Pada 2019, Canberra dan Jakarta menandatangani Perjanjian Kemitraan Ekonomi Komprehensif Indonesia-Australia, yang mengangkat tarif pada sebagian besar perdagangan antara kedua belah pihak.
“Perjanjian Kemitraan Ekonomi Komprehensif Indonesia-Australia telah melihat peningkatan tingkat minat dan aktivitas antara Australia dan Indonesia,” kata Turtle.
“Dengan peluang perjalanan bisnis yang sekarang muncul kembali, tidak diragukan lagi akan ada pertumbuhan lebih lanjut.”

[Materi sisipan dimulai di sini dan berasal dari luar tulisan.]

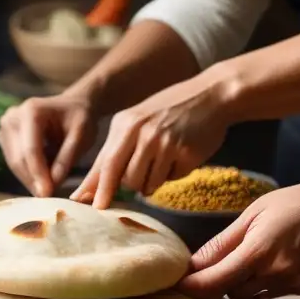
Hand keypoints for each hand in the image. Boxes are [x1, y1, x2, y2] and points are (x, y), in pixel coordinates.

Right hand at [0, 95, 96, 196]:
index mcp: (31, 111)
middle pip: (19, 159)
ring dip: (30, 179)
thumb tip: (52, 184)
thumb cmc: (80, 118)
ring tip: (49, 188)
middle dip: (34, 180)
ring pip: (14, 164)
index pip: (31, 150)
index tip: (47, 195)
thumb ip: (67, 158)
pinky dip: (28, 174)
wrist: (72, 106)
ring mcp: (5, 127)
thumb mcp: (82, 135)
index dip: (38, 174)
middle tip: (49, 198)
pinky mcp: (4, 138)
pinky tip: (42, 179)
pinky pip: (13, 163)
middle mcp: (11, 117)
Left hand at [71, 75, 229, 208]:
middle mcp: (142, 133)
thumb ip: (115, 151)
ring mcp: (164, 143)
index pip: (105, 164)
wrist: (212, 94)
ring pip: (147, 184)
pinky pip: (171, 179)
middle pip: (125, 179)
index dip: (97, 188)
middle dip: (128, 188)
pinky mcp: (186, 153)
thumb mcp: (137, 122)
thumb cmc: (169, 111)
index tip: (87, 204)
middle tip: (137, 183)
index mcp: (124, 124)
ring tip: (163, 159)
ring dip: (152, 182)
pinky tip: (180, 155)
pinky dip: (173, 174)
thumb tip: (90, 188)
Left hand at [178, 182, 299, 298]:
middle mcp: (276, 273)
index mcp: (258, 252)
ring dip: (239, 284)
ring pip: (248, 296)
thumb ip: (220, 244)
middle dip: (218, 282)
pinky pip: (268, 294)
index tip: (178, 284)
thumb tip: (192, 265)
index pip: (215, 281)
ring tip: (249, 259)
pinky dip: (260, 284)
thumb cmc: (290, 204)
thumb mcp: (249, 216)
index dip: (193, 286)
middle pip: (229, 292)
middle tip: (216, 264)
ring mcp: (292, 284)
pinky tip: (271, 263)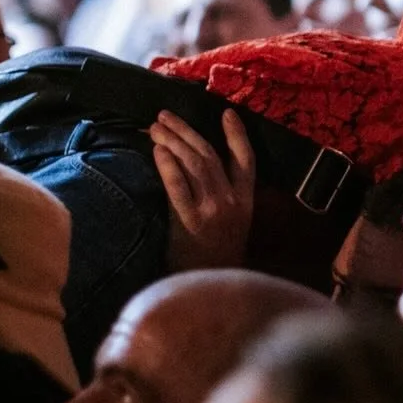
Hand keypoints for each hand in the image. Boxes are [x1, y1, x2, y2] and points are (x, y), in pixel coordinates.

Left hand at [152, 109, 255, 271]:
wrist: (209, 290)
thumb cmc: (214, 260)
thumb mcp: (231, 227)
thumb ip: (222, 199)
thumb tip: (197, 167)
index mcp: (245, 201)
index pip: (246, 159)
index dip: (237, 134)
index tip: (226, 112)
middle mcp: (232, 201)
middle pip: (209, 155)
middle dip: (186, 131)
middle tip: (164, 116)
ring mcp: (213, 210)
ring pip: (194, 164)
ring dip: (173, 141)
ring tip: (156, 128)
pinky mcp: (191, 221)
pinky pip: (178, 186)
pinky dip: (168, 165)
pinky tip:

“FTA sendiri tidak secara fundamental menggeser tombol … tetapi mereka mengirim sinyal yang kuat ke pasar,” kata Varghese, yang menjelaskan bahwa Indonesia telah lama dipandang sebagai “pasar keras” di Australia.
“Agenda diversifikasi ini akan sangat membantu untuk berputar ke Indonesia,” tambahnya, mencatat bahwa “prospek bisnis” pemerintah Widodo juga telah meningkatkan lingkungan bagi perusahaan Australia di sana.
'Gesekan geopolitik'
Varghese mengatakan dia memperkirakan ketergantungan perdagangan Australia pada China akan berkurang seiring waktu karena kombinasi kebijakan pemerintah dan "arus yang lebih luas" dalam perdagangan dan investasi.
“Perlambatan ekonomi China, ditambah dengan meningkatnya gesekan geopolitik, berarti orang akan melihat pasar China dengan sangat berbeda selama dekade berikutnya,” katanya.
Itu bisa berimplikasi mendalam pada orientasi kawasan.
Sementara negara-negara Asia Tenggara enggan untuk secara resmi menyelaraskan diri dengan Amerika Serikat atau China, persaingan geopolitik yang berkembang antara Washington dan Beijing dan tarikan ekonomi yang sangat besar dari China telah menarik perhatian pada tindakan penyeimbangan yang semakin sulit yang dihadapi negara-negara di tahun-tahun mendatang.